# Anyone need a hand in Grand Rapids? I'm here now!



## oldschoo (Jan 12, 2007)

Heh, if any of u contractors or crews need help doing residentials up here please hit me up asap. I know it's snowed a bunch lately and is going to be really tough this weekend. I'm in town now and have several shuvels and also a partner to boot. So I'm offering my services for the next several days. I'd like to get paid at least $20-25/hr as this is brutally cold now here and this is hard work. Thank u in advance for the consideration!


----------



## oldschoo (Jan 12, 2007)

*No longer available*

I'm back in Indy now so I'm no longer available in G.R. Blizzard was too much for me to want to deal with at this time.


----------



## Mick (May 19, 2001)

I've been following your threads. I'm curious how it worked out for you going to Grand Rapids. Did you get any work? Did you make expenses? Any advice for anyone else wanting to try "following the snow"?


----------



## lawnmasters2006 (Sep 19, 2006)

BETTER STAY AT HOME INDY BOY...MICHIGAN WEATHER AINT NO JOKE....

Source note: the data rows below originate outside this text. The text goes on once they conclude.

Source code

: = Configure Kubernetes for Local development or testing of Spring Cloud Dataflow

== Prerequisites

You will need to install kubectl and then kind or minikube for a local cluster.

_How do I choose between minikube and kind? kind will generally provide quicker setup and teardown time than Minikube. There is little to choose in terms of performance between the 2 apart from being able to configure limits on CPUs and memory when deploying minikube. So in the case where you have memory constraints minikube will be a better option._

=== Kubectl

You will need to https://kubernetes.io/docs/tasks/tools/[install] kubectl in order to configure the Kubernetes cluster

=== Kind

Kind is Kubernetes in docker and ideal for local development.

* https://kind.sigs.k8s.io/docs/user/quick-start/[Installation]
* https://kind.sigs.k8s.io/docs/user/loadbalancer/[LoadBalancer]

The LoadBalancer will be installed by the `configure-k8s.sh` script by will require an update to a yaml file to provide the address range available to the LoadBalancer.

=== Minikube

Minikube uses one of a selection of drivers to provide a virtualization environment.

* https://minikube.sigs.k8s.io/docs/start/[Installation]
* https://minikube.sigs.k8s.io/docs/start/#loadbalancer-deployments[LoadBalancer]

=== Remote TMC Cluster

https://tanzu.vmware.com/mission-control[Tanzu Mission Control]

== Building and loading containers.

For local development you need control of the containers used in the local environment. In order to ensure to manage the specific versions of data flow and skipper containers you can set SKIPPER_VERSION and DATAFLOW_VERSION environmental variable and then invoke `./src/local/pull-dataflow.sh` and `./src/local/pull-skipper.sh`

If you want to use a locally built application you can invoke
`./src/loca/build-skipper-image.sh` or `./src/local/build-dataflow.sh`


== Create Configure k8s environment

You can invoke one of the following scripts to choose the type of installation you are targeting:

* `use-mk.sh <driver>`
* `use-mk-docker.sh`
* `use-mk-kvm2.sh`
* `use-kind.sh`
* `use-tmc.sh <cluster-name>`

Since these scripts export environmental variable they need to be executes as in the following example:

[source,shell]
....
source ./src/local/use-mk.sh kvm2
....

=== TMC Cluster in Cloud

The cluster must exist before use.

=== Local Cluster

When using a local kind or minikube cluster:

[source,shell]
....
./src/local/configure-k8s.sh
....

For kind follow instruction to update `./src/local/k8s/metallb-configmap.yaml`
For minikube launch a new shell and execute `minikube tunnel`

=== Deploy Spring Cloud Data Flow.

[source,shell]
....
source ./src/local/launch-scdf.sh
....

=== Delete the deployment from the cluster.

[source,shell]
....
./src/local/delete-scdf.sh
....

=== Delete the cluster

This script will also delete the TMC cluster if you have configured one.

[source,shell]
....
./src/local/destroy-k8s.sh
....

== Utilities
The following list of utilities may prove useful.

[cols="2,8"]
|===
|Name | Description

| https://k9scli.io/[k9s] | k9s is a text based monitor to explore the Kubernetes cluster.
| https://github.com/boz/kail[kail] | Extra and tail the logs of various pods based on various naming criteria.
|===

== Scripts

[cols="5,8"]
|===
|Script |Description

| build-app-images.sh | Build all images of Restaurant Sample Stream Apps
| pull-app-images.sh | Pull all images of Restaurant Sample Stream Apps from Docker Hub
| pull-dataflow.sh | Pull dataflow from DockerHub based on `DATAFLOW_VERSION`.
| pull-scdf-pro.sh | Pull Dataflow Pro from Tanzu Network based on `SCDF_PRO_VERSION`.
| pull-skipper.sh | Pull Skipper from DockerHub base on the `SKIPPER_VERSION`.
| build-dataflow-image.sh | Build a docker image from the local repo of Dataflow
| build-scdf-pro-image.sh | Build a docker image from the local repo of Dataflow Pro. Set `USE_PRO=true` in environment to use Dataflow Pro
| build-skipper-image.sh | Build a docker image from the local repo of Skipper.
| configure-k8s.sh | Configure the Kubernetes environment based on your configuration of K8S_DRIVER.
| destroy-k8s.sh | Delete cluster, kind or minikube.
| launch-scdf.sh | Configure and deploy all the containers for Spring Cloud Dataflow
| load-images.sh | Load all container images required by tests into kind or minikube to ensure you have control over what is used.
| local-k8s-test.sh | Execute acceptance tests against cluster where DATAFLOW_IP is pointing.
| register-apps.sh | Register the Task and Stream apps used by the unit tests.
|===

ITS NICE OUT...WISH I HAD MORE TIME TO SNOWMOBILE ...TO BUSY MAKING ...payup


----------



## oldschoo (Jan 12, 2007)

*Michigan weather.*

Michigan weather is no joke, that's right. Seems like someone with a plow would do a lot better and get more work than somoene with a shuvel or even blower. I wanted to visit Grand Rapids too and check out the Ford museum and stuff but the blizzard was even too bad for that! Maybe I'd go to Dayton or something closer, but GR is just too far to drive and take the risk. $110 or more in expenses. Oh well. NOthing ventured nothing gained. Like I'd said, if I woulda had one of u guys with me or one of my buddies instead of my gf then things coulda been different. But blizzards are nothing to play around with! I've got too much going for me to mess it up by freezing to death. But anyway...HOW BOUT THEM COLTS!!!!!!


----------



## slongfellowii (Dec 29, 2004)

It was no fun this morning. Snowblowing walks, -6 to -10. Only thing good was that the wind didn't pick up until daybreak.


----------



## Rcgm (Dec 17, 2000)

About the same weather here.Oldschool will be freezing again tomorrow blowing walks here in Indy 



RCGM
Brad


----------



## KINNCO (Jan 19, 2007)

If I where to go anywhere that began with the letter "D" it would be......Daytona Baby !


----------